Finally, the court rejected the Service's third argument, that the prairie dog rule is essential to the economic scheme of the ESA, because it found that take of the species would not substantially affect the national market for any commodity regulated by the ESA.  The court distinguished the special rule for prairie dogs from the Service's special rule for the take of bald eagles by noting that there is a national market for bald eagle products, whereas there is no national market for the prairie dog.  Consequently, unlike the prairie dog, even purely intrastate take of bald eagles substantially affects the interstate market for the species.  The court also found that the prairie dog is not a major food source for any federally protected species for which a national market exists, and thus the fact that the bald eagle and other protected species may prey on the prairie dog is inadequate to justify the rule.
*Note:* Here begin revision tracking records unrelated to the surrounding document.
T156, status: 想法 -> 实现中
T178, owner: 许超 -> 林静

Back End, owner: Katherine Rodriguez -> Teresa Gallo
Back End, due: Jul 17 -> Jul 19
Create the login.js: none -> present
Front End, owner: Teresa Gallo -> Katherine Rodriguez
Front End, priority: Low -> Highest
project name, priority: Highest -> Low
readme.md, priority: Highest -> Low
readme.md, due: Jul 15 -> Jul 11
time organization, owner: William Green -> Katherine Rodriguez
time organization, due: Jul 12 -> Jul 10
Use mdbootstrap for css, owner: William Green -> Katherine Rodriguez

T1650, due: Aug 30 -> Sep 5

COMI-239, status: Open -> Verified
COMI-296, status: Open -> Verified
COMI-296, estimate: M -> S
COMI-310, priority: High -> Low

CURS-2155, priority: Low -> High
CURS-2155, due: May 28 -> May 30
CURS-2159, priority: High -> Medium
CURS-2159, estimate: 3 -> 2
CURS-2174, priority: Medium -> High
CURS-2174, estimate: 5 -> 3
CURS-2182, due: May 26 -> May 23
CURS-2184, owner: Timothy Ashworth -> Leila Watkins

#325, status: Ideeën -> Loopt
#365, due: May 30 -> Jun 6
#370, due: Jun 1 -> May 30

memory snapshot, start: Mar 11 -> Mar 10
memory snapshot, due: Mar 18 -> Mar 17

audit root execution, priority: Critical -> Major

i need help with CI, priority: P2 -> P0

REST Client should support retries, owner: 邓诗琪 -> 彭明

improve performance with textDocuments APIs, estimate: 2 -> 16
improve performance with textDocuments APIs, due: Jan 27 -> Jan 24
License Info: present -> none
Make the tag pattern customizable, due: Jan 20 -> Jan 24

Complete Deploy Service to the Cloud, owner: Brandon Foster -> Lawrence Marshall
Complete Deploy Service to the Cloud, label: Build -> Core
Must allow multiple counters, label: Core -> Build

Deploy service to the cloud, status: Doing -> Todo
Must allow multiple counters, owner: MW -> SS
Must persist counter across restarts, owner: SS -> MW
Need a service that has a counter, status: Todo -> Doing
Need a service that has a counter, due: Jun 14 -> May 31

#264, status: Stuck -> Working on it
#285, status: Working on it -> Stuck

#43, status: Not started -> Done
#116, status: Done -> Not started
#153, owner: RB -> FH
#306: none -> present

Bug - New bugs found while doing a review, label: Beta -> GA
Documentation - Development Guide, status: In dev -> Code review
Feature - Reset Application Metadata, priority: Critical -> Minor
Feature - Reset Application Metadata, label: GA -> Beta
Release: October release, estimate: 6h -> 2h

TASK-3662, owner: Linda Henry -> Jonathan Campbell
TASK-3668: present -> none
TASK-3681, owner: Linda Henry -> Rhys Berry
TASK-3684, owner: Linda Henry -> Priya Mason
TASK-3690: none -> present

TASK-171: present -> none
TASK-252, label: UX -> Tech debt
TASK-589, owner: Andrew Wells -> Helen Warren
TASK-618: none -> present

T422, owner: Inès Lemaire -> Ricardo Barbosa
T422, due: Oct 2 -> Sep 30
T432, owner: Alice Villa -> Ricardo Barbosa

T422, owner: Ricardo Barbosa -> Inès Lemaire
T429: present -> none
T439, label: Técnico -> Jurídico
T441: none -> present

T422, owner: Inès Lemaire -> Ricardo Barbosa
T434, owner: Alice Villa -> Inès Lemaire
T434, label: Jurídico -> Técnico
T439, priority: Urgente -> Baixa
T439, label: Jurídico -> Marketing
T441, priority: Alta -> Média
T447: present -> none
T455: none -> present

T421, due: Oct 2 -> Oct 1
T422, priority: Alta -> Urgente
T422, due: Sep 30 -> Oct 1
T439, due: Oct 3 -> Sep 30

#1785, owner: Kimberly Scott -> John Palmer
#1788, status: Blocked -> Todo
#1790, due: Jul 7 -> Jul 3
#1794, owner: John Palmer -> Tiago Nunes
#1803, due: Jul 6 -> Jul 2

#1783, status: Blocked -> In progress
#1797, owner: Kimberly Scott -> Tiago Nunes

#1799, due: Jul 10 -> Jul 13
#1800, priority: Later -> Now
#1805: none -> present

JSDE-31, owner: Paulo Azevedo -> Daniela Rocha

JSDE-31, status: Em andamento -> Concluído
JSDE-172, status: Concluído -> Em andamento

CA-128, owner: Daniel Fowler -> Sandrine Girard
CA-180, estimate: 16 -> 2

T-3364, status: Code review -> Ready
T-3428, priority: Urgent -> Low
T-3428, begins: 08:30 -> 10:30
Accordingly, the court held that the neither the Commerce Clause nor the Necessary and Proper Clause of the U.S. Constitution authorizes the take of "purely intrastate species that has no substantial effect on interstate commerce" and whose regulation "is not essential or necessary to the ESA's economic scheme." 

While the Utah court's decision is certainly significant, one should not forget that there are a number of decisions in a variety of federal appellate courts that have rejected the underlying logic of the decision.  As explained by another district court within the Tenth Circuit, the same Circuit that Utah is in, addressing a similar ESA issue, "[t]ime and again the courts of the United States have upheld the regulatory powers of Congress under the Commerce Clause; woe be the court that deviates from this broad and well defined concept of Article I powers."  Wyoming v. U.S. Dep't of Interior, 360 F.Supp.2d 1214, 1242 (D.C. Wyo. 2005), affirmed on separate grounds by 442 F.3d 1262 (10th Cir. 2006).